A lot of offices were locked and the key I was provided with didn't work on all of them, so I wasn't able to reboot a lot of the Polycom phones until Monday, meaning a few dozen phones weren't ready before users came into the office. Turns out that there were multiple key sets as the locks had been changed by different groups over the years, so there was no real "master" key.
I was also changing the rack layout at the same time as the previous layout had all the patch panels at the top and all the switches on the bottom with 6-10 foot cables used (which meant tons of cable loops and slack hanging everywhere). I was now staggering the patch panels and network switches and moving to 6 inch cables, which was a much cleaner layout.
When it was done I settled at my desk and started pinging the bejezus out of everything I could in order to make sure everything was online and ready for Monday.
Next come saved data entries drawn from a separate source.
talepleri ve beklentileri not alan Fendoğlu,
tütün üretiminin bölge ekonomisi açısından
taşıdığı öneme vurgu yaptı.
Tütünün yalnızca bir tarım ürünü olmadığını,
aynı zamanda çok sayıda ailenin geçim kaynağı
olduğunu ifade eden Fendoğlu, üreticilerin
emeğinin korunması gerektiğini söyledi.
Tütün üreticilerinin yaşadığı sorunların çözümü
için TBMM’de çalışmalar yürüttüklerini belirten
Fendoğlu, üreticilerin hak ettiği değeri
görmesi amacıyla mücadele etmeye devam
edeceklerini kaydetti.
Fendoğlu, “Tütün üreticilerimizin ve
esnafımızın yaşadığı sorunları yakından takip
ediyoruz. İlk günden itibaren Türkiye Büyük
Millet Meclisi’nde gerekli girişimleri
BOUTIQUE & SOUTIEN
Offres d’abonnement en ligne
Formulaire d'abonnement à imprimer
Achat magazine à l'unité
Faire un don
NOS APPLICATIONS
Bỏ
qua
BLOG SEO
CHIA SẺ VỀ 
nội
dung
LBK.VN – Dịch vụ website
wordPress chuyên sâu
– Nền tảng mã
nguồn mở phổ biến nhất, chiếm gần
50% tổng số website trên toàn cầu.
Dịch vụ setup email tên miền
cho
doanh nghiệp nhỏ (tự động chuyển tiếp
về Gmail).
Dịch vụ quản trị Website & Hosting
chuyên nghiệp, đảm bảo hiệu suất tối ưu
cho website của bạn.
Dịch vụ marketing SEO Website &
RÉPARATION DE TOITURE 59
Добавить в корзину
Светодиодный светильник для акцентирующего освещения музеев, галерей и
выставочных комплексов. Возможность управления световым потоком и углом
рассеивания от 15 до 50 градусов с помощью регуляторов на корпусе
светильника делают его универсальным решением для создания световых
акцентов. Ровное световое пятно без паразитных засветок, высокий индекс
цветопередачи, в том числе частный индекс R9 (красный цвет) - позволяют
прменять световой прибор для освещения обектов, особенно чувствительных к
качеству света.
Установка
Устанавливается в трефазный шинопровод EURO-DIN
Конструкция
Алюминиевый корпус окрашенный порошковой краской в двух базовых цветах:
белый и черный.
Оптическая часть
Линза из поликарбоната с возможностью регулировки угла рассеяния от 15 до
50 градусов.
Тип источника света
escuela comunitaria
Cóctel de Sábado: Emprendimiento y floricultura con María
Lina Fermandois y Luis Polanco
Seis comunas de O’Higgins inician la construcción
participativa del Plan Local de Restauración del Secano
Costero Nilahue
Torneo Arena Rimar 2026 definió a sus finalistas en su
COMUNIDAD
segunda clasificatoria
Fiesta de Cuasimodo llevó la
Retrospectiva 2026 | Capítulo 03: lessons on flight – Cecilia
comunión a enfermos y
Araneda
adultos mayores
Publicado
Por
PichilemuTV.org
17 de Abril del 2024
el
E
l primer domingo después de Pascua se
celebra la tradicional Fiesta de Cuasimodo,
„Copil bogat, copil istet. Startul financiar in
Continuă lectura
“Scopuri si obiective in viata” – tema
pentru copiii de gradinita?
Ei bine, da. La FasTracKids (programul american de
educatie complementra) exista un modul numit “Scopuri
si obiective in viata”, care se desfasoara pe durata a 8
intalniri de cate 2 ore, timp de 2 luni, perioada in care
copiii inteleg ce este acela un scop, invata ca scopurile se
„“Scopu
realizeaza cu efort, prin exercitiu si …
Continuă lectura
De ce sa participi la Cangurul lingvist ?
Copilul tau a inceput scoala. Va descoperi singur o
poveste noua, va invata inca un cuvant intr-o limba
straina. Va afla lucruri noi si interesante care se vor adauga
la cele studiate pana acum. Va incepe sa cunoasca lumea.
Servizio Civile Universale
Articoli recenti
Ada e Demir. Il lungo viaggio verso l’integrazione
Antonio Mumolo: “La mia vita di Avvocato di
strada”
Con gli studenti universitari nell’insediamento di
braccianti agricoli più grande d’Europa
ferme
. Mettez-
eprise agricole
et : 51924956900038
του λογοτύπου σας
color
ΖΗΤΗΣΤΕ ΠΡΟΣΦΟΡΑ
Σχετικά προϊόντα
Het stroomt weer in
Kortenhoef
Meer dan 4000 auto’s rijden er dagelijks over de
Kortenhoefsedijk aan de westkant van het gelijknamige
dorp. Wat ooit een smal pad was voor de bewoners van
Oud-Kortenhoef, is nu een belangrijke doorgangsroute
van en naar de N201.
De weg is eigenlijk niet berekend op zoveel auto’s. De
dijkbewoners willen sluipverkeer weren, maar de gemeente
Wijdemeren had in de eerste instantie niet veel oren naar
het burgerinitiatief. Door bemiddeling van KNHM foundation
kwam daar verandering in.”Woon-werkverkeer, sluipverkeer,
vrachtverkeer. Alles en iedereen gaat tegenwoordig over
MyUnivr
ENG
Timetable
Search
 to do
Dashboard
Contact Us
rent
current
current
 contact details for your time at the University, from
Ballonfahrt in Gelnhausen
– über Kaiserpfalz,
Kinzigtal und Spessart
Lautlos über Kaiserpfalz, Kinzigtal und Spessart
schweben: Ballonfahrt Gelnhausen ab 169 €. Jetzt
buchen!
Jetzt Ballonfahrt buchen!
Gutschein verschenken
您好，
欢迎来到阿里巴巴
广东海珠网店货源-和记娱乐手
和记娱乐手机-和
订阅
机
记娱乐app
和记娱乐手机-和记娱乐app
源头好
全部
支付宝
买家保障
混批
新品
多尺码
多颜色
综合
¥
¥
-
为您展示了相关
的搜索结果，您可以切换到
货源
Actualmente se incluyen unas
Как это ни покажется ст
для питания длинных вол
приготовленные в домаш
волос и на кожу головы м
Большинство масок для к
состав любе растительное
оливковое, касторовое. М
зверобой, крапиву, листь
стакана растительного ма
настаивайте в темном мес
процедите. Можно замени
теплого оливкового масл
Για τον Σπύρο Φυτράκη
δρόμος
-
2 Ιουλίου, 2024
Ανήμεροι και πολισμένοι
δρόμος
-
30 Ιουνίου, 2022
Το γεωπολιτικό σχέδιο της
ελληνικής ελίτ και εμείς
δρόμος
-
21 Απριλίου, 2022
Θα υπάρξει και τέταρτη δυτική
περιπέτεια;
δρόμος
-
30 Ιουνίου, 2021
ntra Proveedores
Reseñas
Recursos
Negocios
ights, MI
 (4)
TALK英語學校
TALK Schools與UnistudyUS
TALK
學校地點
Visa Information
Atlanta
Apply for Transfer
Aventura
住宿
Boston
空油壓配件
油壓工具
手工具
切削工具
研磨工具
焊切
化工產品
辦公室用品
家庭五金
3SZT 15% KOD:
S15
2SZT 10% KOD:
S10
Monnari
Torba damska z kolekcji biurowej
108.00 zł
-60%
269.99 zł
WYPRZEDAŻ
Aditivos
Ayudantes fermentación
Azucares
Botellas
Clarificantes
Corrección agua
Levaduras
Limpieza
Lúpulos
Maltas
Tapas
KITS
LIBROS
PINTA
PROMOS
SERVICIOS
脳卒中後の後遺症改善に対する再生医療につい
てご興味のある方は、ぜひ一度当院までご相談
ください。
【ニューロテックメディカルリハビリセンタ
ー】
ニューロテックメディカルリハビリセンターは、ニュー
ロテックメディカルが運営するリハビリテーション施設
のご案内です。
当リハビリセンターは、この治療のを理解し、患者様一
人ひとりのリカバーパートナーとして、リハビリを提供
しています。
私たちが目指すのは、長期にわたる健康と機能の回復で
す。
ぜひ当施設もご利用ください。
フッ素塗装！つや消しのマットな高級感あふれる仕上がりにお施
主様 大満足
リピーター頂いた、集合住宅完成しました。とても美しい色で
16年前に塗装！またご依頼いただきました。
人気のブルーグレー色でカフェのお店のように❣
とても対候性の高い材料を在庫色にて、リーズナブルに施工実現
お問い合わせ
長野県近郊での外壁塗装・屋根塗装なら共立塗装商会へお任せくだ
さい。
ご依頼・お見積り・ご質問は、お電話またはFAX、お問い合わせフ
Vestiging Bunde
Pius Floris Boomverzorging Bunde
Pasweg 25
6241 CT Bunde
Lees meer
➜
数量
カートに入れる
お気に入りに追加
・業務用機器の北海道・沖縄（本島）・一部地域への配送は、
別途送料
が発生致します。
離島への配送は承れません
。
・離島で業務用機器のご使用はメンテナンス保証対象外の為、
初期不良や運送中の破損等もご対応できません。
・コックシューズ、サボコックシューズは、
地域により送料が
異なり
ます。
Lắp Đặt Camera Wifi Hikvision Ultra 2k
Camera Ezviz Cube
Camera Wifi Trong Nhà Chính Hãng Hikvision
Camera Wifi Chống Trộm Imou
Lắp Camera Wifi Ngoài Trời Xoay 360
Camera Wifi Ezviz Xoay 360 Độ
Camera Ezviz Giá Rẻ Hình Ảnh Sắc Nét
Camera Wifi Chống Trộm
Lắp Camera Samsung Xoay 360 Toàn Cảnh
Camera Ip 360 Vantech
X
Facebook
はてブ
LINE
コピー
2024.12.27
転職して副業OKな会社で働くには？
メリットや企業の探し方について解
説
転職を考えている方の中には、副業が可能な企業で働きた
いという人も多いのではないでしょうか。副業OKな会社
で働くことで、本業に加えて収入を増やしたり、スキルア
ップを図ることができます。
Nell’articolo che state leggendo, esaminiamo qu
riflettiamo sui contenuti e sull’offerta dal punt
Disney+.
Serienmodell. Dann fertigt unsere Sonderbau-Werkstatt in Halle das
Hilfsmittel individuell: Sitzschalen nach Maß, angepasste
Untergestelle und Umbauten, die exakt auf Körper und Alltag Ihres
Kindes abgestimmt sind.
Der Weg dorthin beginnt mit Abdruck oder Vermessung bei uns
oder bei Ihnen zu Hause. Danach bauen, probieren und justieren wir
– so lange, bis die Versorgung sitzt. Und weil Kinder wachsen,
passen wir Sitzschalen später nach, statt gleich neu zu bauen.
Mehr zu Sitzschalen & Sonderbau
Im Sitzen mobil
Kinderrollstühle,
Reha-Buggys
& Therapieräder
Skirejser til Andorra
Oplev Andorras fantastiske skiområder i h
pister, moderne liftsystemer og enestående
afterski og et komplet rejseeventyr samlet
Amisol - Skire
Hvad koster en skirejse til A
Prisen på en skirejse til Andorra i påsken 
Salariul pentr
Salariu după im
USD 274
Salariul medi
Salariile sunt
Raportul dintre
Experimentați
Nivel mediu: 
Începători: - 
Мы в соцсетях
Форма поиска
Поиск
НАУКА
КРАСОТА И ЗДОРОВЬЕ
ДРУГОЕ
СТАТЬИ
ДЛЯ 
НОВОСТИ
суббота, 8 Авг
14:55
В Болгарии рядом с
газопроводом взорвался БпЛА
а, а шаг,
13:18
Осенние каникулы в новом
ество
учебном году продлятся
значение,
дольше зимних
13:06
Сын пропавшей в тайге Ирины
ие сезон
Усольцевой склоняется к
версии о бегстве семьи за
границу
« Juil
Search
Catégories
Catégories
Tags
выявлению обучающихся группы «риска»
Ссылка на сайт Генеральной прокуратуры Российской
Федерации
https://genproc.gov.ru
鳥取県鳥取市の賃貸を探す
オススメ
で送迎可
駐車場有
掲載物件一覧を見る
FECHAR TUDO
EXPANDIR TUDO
There were a handful of devices that didn't renew their DHCP scope, but we changed most of the static IP'd phones and workstations to DHCP while we moved the connections over.
A couple of hours later, after resolving a few duplicate IP's due to previously set static IPs or workstations hanging on to previous IPs because the DHCP scope was set to 7 days (!!!), it was all done and I went home for the night.
Come Monday there was a lot of running around, taking care of the remaining configuration issues for devices that were locked in offices and other random, non-emergency type things that happen when you to a complete rip and replace, but the project itself was a massive success. There were a few firmware stability issues that only presented on load we had to sort out, but applying older firmware versions and changing the uplink topology a bit resolved those.
The Ubiquiti platform has evolved a lot since then, and for the better. It was a little rough at times with some of their firmware releases, but since then they've gotten much better at it.
And the platform allowed me to easily integration security cameras during the COVID era. And a door access system after that. And when MC1 expanded to several different facilities I was able to set a default network stack across the board. I'd introduced a core switch with a 48 PRO PoE at each as well as adding in all the cameras and the sudden surge in Google Meets meetings instead of in-person meetings added additional network strain that the standard 48 PoE switches had difficulty handling.
tldr; old network stack was severely limited and MC1 was running out of IPs daily. New network stack was much more modern and flexible and took a weekend to cut over.
Total cost: ~$4000 + a lot of coffee.